The Chancellor added that benefits and pensions will rise in line with inflation; a rise in the national living wage; and a 12-month extension to the household support fund.
Average energy bills are set to increase to £3,000 with a rise in the energy price cap from April.
Mr Jarvis said: “We’ve had three Prime Ministers in three months with wildly different economic agendas. From tax relief to tax rises, and spending plans to spending cuts, the country doesn’t know if they’re coming or going with this Government.
“What’s clear is that this isn’t a plan for economic growth and people across the country will pay the price for this government’s incompetence. While the impact of today’s announcements will be felt everywhere, they won’t be felt fairly, it’s towns like Barnsley that will be hardest hit.

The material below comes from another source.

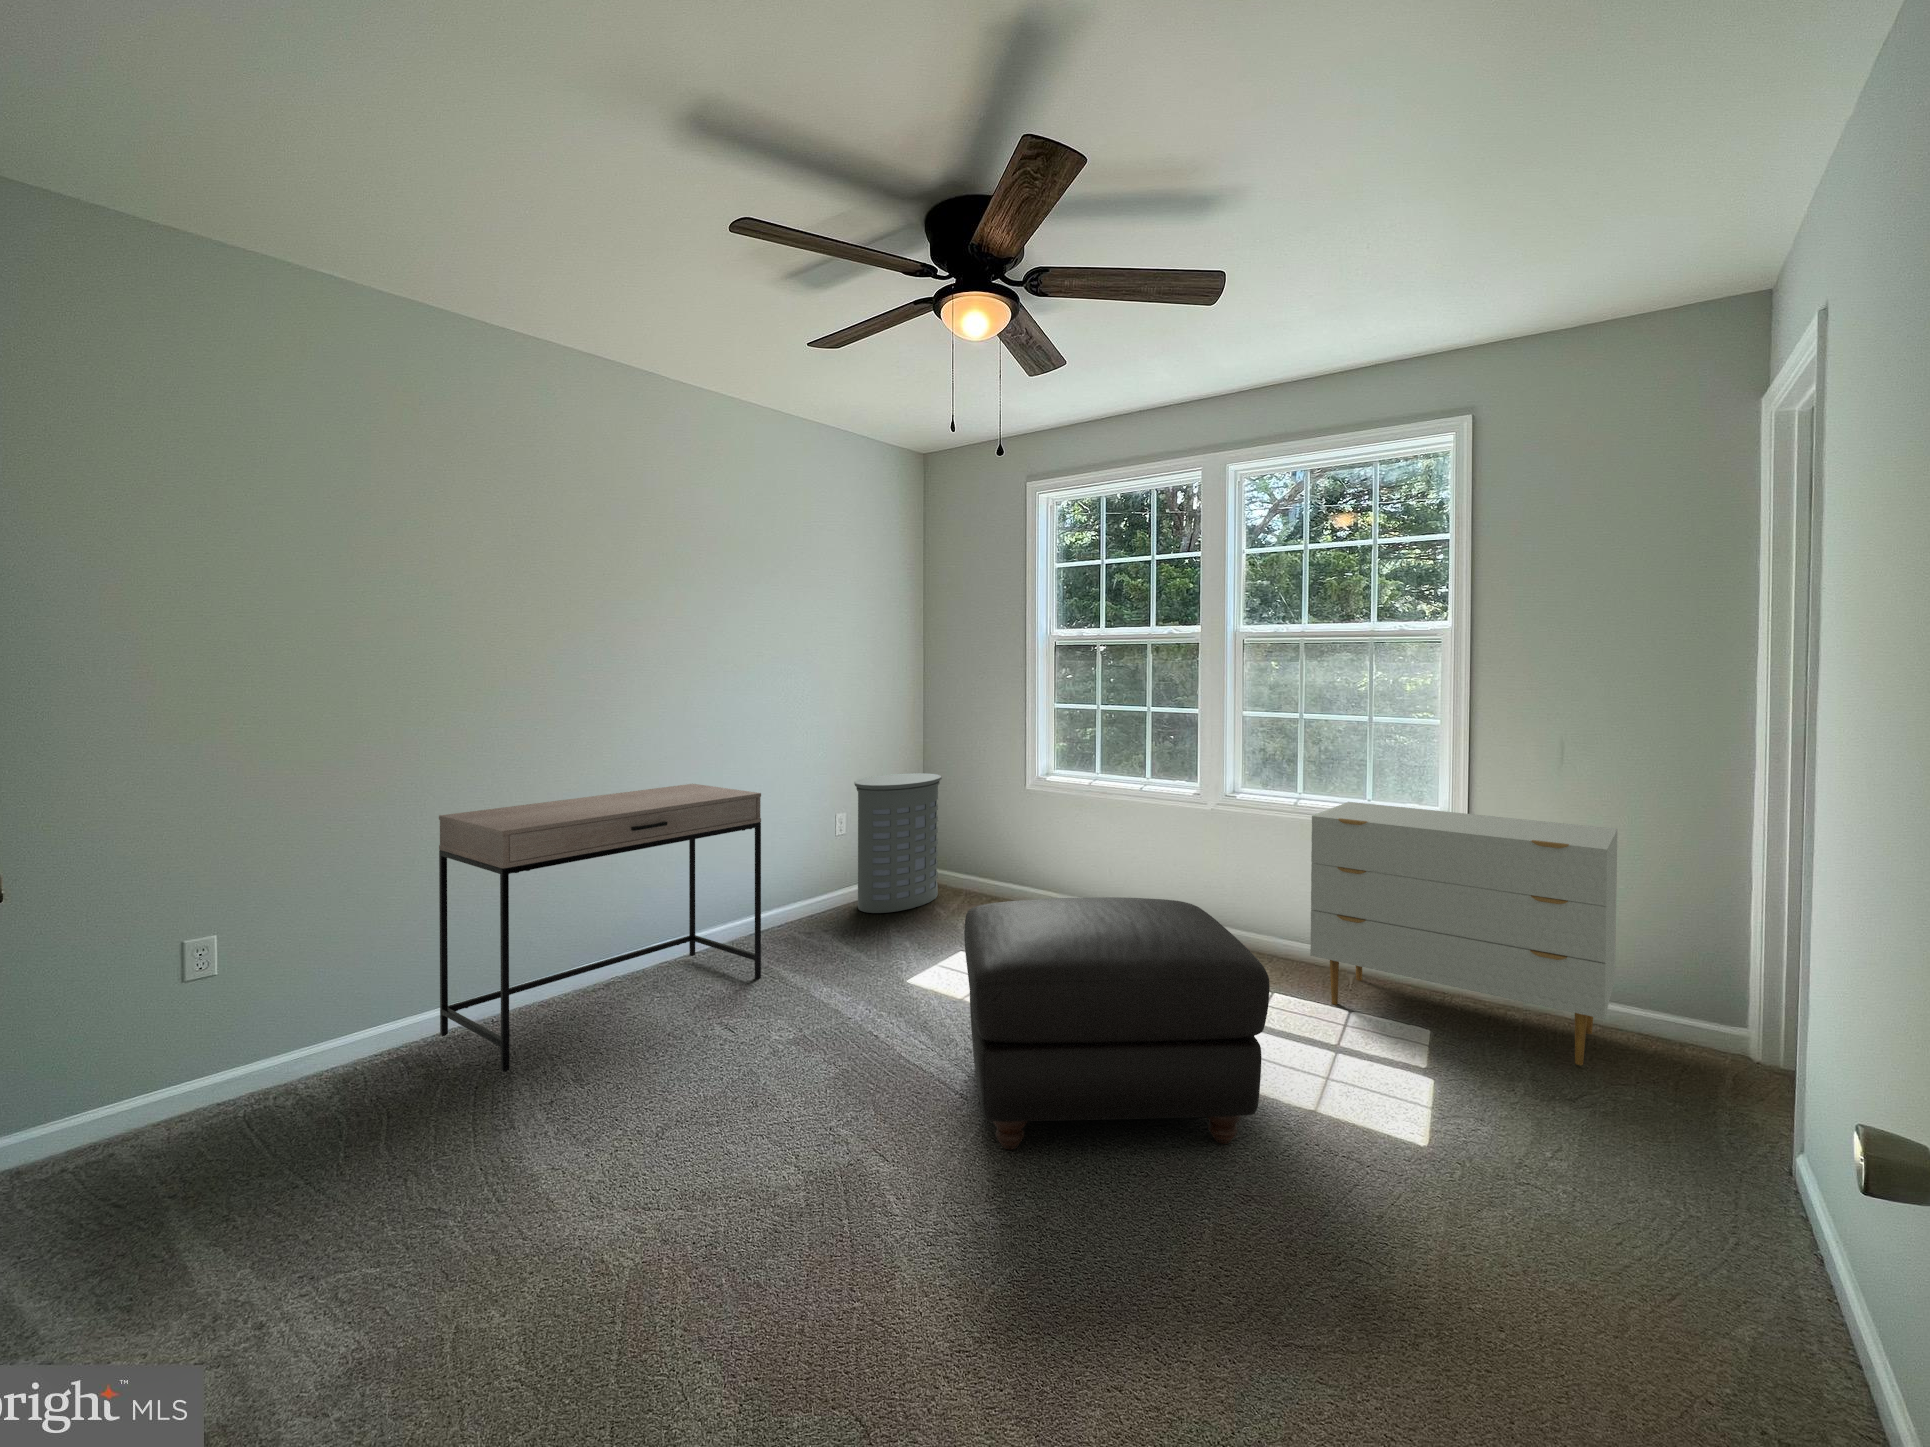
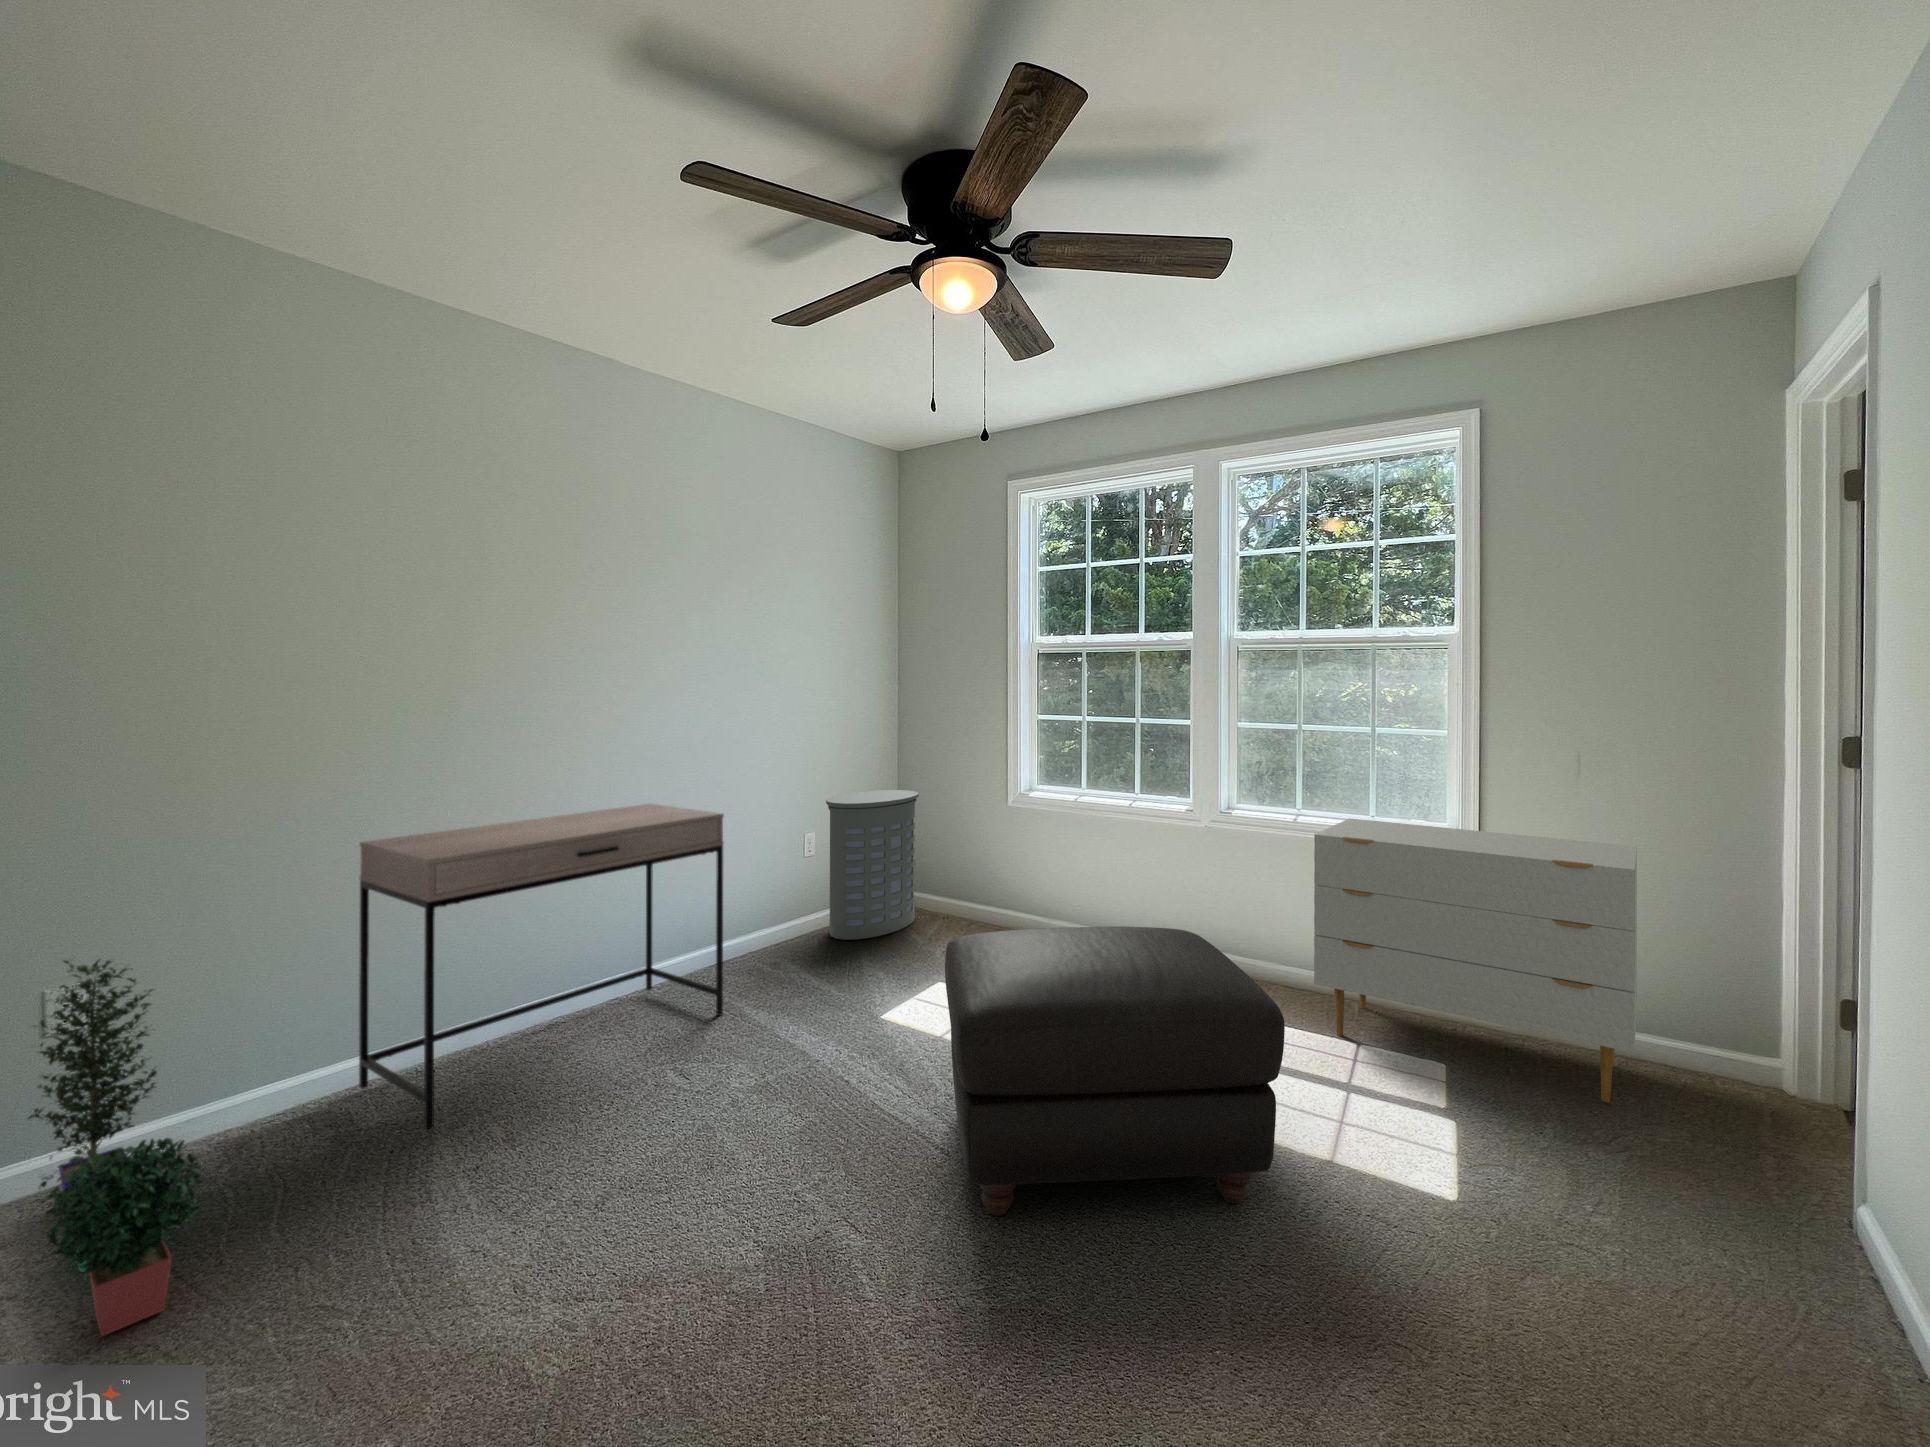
potted plant: none [170,912,331,1227] -> present [27,960,205,1336]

“Levelling Up in places like Barnsley and right across South Yorkshire is needed more than ever to get us out of recession. It was disappointing to hear we won’t know if we’ve been awarded funding until later this year. We can’t afford to wait any longer, the Government needs to show they are serious, and get on with it.”
Stephanie Peacock, Labour MP for Barnsley East added: “After 12 years of economic failure under the Tories, we needed strong action and sturdy measures from the Chancellor in his fiscal statement.
“Instead, we see mortgages and rents going up, schools and public services crumbling, and disposable household income per person falling by the highest level on record.
“The Chancellor should have apologised for the carnage the Tories have plunged our economy into, but all he gave us was more of the same: working people paying the price for their mistakes.’